For instance, the domestic shipbuilding industry went from being a major producer of commercial oceangoing vessels to building barely any at all in a mere 10 years, thanks to a foolish move by the Reagan administration to wipe out construction subsidies without seeking reciprocal action from other nations.

That move was never revisited, even though the shipbuilding industry lost 40,000 workers during the Reagan years.

Time will tell whether the Biden administration has the sense to revise naval shipbuilding plans, which at the moment could spell doom for some of the surviving U.S. shipyards.

Optimism is not warranted, given that the U.S. has lost 14 new-construction shipyards since 1970, with barely a peep from Washington.

Today there is only one full-service shipyard left on the entire West Coast, and outside of submarines every segment of the domestic shipbuilding industry, both military and commercial, is facing major uncertainties in the years ahead.

The Trump administration’s last industrial-base report to Congress correctly stated that “the largest contributing factor of declining U.S. competitiveness in global shipbuilding has been state intervention from competitor countries.”

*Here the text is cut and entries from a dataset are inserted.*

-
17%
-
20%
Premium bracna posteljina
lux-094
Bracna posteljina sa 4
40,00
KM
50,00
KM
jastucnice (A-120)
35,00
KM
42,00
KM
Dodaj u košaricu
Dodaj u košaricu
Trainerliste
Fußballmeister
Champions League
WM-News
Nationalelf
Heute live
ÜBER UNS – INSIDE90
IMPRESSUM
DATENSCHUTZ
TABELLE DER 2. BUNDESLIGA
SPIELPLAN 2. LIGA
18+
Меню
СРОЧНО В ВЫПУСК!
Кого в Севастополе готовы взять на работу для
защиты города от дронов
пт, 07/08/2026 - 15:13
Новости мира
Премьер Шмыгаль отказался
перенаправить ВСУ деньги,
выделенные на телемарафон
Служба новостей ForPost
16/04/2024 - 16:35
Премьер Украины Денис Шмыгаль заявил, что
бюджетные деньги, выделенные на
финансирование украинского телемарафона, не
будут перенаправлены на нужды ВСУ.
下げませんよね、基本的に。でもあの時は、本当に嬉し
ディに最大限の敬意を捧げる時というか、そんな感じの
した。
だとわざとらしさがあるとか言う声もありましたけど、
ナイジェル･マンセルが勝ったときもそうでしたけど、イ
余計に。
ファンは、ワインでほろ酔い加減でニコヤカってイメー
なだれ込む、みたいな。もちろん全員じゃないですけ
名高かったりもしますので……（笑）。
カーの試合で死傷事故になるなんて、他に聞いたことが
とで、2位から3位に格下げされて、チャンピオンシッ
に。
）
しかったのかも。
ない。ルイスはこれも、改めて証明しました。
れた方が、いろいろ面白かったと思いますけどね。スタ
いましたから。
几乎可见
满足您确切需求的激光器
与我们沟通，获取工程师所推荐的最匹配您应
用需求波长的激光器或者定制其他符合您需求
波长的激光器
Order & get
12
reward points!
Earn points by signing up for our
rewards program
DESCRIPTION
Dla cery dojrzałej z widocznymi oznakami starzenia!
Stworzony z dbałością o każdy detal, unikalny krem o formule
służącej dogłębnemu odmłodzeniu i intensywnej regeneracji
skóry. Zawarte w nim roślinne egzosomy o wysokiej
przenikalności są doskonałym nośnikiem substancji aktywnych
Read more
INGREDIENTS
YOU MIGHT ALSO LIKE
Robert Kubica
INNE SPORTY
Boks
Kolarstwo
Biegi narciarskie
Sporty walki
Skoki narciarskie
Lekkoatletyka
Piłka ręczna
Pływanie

In other words China and other shipbuilding nations subsidize their industries, at the expense of America’s shipbuilders.

So what is Washington going to do about it?

Basically, there are three options: institute expanded cargo preferences for U.S.-built and -manned vessels, directly subsidize U.S. shipbuilders, or persist in our current dream-like state until the destruction of U.S. maritime supremacy is complete.

I’m not holding my breath waiting for an effective policy response from Washington.

Correction: This article previously stated incorrectly that the U.S. was the world’s leading commercial shipbuilder as recently as 1976.